§ **Stated exercise**
Could you retype the part of the material that opens with the line containing "production: production -> particulate" and closes with the line containing "solids: solids -> petrol", including both of those lines, character for character?

§ **Records for the task**
------------------------------
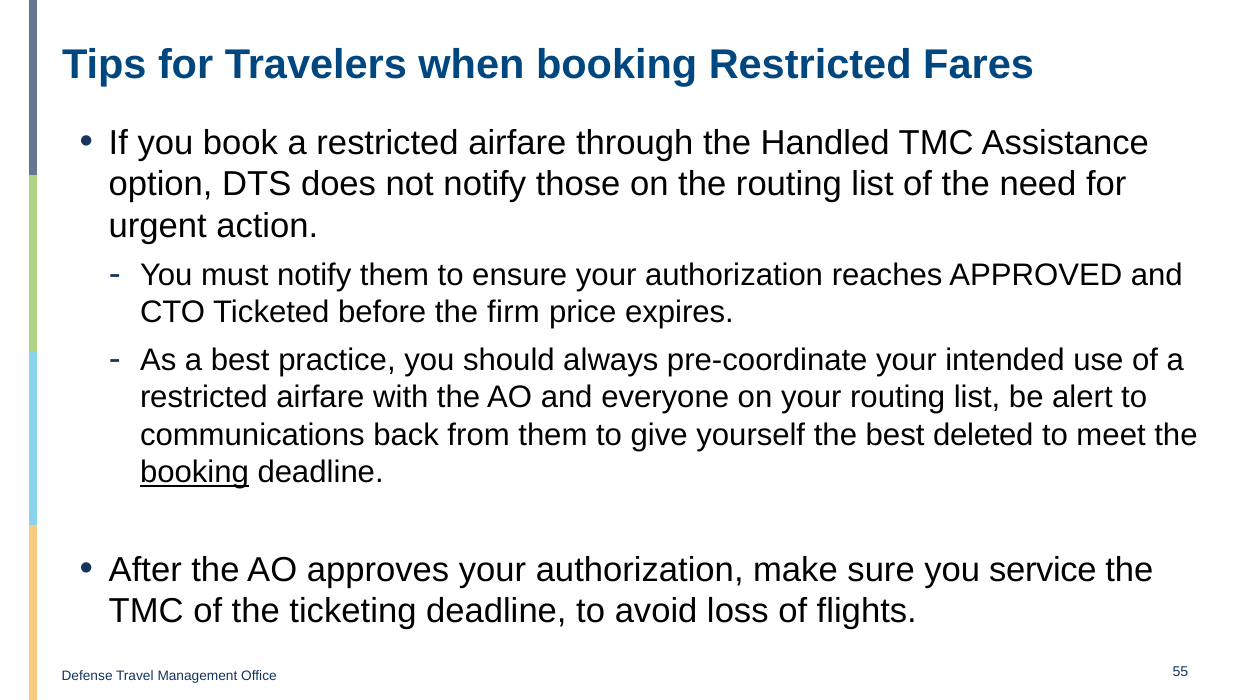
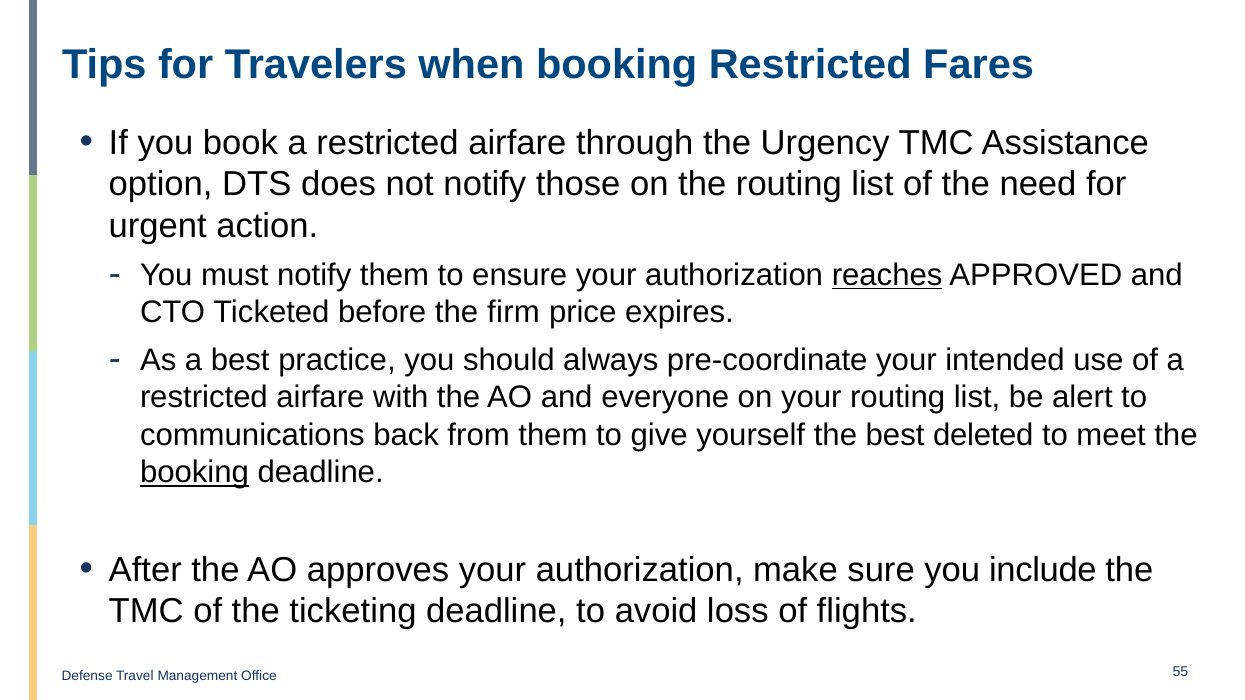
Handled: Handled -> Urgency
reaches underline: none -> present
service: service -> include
------------------------------
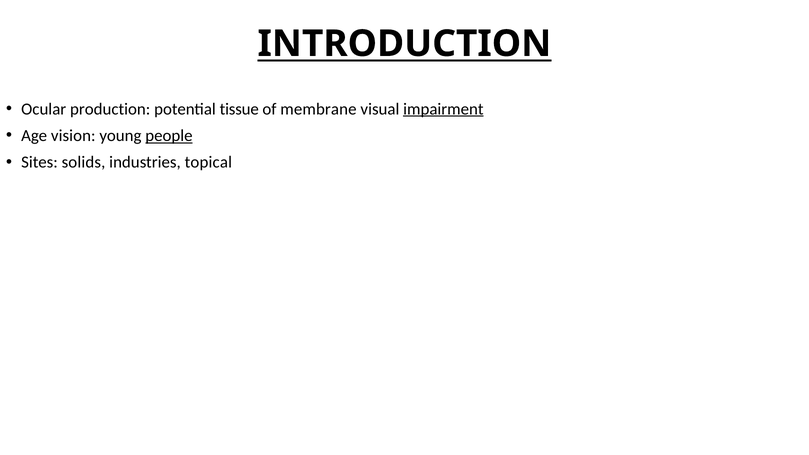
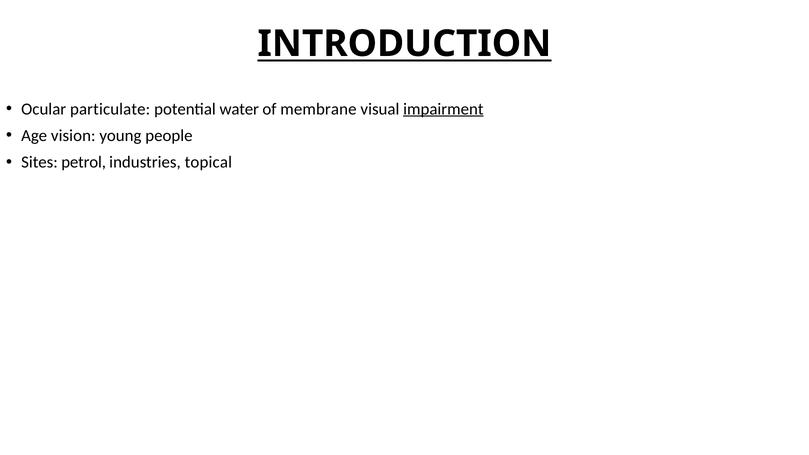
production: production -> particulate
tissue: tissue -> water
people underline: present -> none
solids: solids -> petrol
------------------------------
§ **Result**
production: production -> particulate
tissue: tissue -> water
people underline: present -> none
solids: solids -> petrol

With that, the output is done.